To-do item: Transcribe every record that appears below, exactly and in full.

Records for this task:

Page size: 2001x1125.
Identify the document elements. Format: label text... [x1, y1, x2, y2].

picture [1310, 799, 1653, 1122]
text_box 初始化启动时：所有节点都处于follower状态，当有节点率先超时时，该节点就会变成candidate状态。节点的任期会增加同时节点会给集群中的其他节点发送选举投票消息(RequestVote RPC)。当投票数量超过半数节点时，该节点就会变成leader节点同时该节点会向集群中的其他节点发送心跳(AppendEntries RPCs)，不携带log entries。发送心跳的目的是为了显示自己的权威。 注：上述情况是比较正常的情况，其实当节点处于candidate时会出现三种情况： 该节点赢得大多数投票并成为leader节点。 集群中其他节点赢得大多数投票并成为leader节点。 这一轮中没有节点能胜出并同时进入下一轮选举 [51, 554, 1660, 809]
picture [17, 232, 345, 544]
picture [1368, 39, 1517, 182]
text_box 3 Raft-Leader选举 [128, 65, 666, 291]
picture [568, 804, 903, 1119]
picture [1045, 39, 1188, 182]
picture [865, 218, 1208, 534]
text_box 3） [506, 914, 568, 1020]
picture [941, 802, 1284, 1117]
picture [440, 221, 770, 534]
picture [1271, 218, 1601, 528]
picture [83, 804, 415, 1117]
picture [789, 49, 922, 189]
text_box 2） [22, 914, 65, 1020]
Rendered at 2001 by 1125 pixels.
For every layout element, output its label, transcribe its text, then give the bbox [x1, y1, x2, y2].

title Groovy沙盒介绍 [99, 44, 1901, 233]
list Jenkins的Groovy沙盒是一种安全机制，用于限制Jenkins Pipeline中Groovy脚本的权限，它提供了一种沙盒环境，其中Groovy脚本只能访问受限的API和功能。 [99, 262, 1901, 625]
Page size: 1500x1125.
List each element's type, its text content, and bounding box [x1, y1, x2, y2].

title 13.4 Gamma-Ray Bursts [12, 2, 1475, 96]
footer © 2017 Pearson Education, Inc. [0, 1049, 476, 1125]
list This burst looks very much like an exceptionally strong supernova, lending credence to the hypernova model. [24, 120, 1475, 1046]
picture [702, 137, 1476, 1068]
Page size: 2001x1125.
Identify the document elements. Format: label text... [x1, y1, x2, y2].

Solution to this exercise:
Page size: 2001x1125.
Identify the document elements. Format: label text... [x1, y1, x2, y2].

picture [1310, 799, 1653, 1122]
text_box 初始化启动时：所有节点都处于follower状态，当有节点率先超时时，该节点就会变成candidate状态。节点的任期会增加同时节点会给集群中的其他节点发送选举投票消息(RequestVote RPC)。当投票数量超过半数节点时，该节点就会变成leader节点同时该节点会向集群中的其他节点发送心跳(AppendEntries RPCs)，不携带log entries。发送心跳的目的是为了显示自己的权威。 注：上述情况是比较正常的情况，其实当节点处于candidate时会出现三种情况： 该节点赢得大多数投票并成为leader节点。 集群中其他节点赢得大多数投票并成为leader节点。 这一轮中没有节点能胜出并同时进入下一轮选举 [51, 554, 1660, 809]
picture [17, 232, 345, 544]
picture [1368, 39, 1517, 182]
text_box 3 Raft-Leader选举 [128, 65, 666, 291]
picture [568, 804, 903, 1119]
picture [1045, 39, 1188, 182]
picture [865, 218, 1208, 534]
text_box 3） [506, 914, 568, 1020]
picture [941, 802, 1284, 1117]
picture [440, 221, 770, 534]
picture [1271, 218, 1601, 528]
picture [83, 804, 415, 1117]
picture [789, 49, 922, 189]
text_box 2） [22, 914, 65, 1020]
Rendered at 2001 by 1125 pixels.
For every layout element, output its label, transcribe its text, then give the bbox [x1, y1, x2, y2].

title Groovy沙盒介绍 [99, 44, 1901, 233]
list Jenkins的Groovy沙盒是一种安全机制，用于限制Jenkins Pipeline中Groovy脚本的权限，它提供了一种沙盒环境，其中Groovy脚本只能访问受限的API和功能。 [99, 262, 1901, 625]
Page size: 1500x1125.
List each element's type, its text content, and bounding box [x1, y1, x2, y2].

title 13.4 Gamma-Ray Bursts [12, 2, 1475, 96]
footer © 2017 Pearson Education, Inc. [0, 1049, 476, 1125]
list This burst looks very much like an exceptionally strong supernova, lending credence to the hypernova model. [24, 120, 1475, 1046]
picture [702, 137, 1476, 1068]
Page size: 2001x1125.
Identify the document elements. Format: label text... [x1, y1, x2, y2].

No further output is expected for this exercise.